Option #4 – Borrow MORE money (what?!)

In addition to the RRSP contribution made in Option #3, Michael advises that Kelly could also take out an RRSP loan to get an even bigger tax credit. Most Canadian bank offer “RRSP Loans” to clients at extremely low interest rates in order for them to be able to make the biggest contribution possible to retirement savings accounts. If Kelly takes out an RRSP loan for $1,000 at 3%APR and adds that money to his RRSP contribution for the year his combined tax credit will be about $716. He’ll have paid $85 in interest on his original LOC and will also be responsible for $30 in interest on his new RRSP loan.
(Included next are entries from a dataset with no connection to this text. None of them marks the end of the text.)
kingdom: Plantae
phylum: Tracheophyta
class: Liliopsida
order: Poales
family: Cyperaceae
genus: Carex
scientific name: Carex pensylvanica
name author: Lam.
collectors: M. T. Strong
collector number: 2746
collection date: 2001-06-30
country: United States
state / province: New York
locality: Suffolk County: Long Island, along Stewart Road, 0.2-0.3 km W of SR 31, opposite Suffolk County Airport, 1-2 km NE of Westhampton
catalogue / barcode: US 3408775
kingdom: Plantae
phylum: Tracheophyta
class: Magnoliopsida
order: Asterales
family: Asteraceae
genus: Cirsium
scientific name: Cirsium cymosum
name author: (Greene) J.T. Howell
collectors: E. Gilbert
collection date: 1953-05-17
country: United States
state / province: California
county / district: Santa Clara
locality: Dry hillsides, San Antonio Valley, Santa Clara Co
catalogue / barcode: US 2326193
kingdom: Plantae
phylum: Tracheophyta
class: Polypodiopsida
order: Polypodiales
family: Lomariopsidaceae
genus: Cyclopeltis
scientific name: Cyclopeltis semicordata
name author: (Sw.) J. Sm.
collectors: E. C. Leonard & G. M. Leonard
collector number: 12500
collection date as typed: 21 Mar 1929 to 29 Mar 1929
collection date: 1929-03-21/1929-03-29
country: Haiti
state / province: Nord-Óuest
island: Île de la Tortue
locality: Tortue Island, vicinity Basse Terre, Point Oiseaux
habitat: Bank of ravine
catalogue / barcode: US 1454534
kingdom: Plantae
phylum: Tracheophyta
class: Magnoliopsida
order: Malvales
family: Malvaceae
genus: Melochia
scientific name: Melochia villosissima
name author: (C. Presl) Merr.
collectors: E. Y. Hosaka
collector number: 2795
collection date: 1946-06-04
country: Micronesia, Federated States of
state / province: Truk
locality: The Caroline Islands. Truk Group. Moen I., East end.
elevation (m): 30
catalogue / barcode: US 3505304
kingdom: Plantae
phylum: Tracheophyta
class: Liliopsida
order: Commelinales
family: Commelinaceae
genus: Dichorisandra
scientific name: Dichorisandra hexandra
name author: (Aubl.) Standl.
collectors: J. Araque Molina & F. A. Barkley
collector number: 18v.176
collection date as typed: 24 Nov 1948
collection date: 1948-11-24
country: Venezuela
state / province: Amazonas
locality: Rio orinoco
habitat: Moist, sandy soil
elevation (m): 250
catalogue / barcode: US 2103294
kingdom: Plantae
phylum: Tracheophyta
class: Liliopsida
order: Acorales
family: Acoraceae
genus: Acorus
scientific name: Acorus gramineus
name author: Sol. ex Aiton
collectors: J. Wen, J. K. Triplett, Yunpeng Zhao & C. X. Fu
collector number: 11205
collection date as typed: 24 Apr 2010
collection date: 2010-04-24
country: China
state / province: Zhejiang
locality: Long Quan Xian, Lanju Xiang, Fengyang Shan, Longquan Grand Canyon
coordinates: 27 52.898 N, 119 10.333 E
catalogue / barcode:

Net Gain: $716 – $85 – $30 = $601*

Net Worth (all things being equal): $0 ($2,000 owed and ~$2,000 saved)

*Does not include the potential to gain income over the life of the investment

Michael advises Kelly that this is the least liquid, and most risky of the four options he’s presented.  It’s risky because it puts Kelly at risk should he lose his job, or have any type of financial crisis in the short term of not being able to meet his debt obligation. Conversely, it also provides the highest net gain of the four options.

So, after all of that, which is the best strategy? As I’m sure you’ve guessed, there is no “best” answer, only a “what’s best FOR YOU” answer. What’s best for Kelly (or you) is going to depend on a variety of factors including:

  • Tolerance for Risk
  • Needs (short term vs long term)
  • Certainty (liquidity vs not)

The options presented above are by no means the only options available either. If you have a mortgage (and are allowed) making one-time payments directly to your principle can dramatically reduce the interest you’ll pay over the life of your mortgage.

Educate yourself to the best of your ability on your situation, your needs, and your options, and it will become evident which strategy (or combination of strategies) make the most sense for you.

Wait, I guess that sounds a bit like advice doesn’t it?